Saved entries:
----

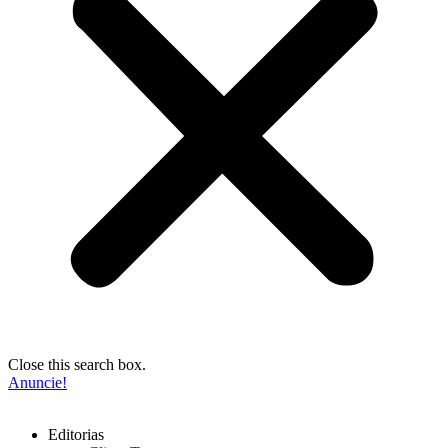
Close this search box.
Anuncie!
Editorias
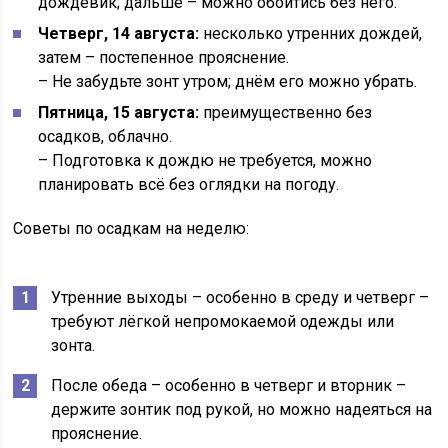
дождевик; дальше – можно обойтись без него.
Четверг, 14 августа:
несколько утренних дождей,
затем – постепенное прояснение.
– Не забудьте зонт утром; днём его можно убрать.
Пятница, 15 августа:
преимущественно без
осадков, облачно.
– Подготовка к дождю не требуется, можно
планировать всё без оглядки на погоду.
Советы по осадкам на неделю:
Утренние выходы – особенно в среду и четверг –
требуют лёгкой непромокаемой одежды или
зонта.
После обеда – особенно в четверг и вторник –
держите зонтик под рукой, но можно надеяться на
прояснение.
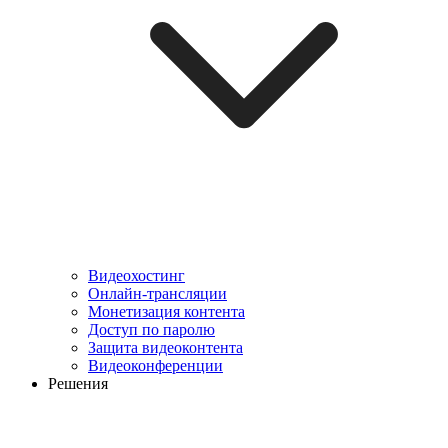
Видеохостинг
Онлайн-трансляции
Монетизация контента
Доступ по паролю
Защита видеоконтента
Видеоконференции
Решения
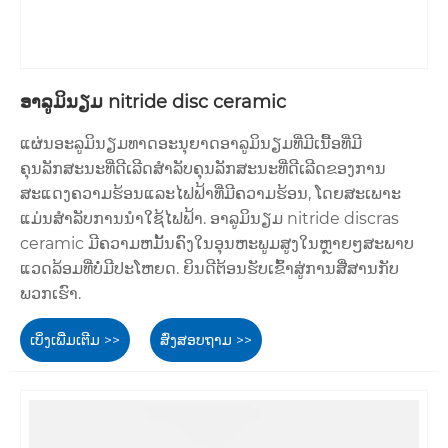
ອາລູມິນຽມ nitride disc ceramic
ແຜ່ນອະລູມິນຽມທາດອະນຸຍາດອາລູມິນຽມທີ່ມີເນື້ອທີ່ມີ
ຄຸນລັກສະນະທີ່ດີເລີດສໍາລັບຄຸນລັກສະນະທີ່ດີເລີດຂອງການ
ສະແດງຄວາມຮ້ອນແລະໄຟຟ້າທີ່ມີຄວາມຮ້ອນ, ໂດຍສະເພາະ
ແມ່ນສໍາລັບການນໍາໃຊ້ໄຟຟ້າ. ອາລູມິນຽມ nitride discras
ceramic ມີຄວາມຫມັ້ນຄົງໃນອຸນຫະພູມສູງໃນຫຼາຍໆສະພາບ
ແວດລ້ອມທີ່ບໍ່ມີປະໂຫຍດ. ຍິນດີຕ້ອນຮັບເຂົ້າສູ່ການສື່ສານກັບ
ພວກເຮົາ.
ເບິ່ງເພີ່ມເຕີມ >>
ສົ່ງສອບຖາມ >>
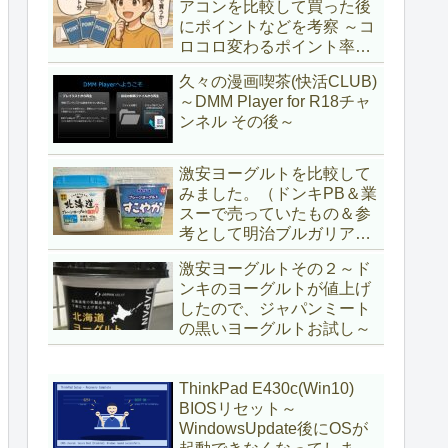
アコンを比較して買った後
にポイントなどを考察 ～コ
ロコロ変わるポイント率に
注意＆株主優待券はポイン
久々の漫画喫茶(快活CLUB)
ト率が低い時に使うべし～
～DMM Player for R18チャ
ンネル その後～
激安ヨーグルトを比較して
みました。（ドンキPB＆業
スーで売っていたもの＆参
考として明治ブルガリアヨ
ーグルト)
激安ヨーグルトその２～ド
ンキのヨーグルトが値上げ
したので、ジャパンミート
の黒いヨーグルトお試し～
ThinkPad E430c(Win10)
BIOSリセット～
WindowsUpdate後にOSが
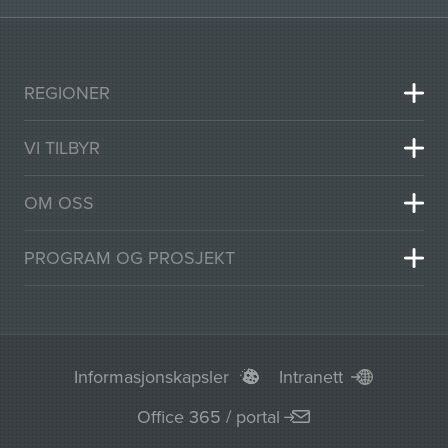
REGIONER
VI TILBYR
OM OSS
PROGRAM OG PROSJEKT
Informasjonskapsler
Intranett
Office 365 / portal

----

*Goal of the exercise:* Look over the records above and copy each line that includes the string "можно".

*Task solution:*
дождевик; дальше – можно обойтись без него.
– Не забудьте зонт утром; днём его можно убрать.
– Подготовка к дождю не требуется, можно
держите зонтик под рукой, но можно надеяться на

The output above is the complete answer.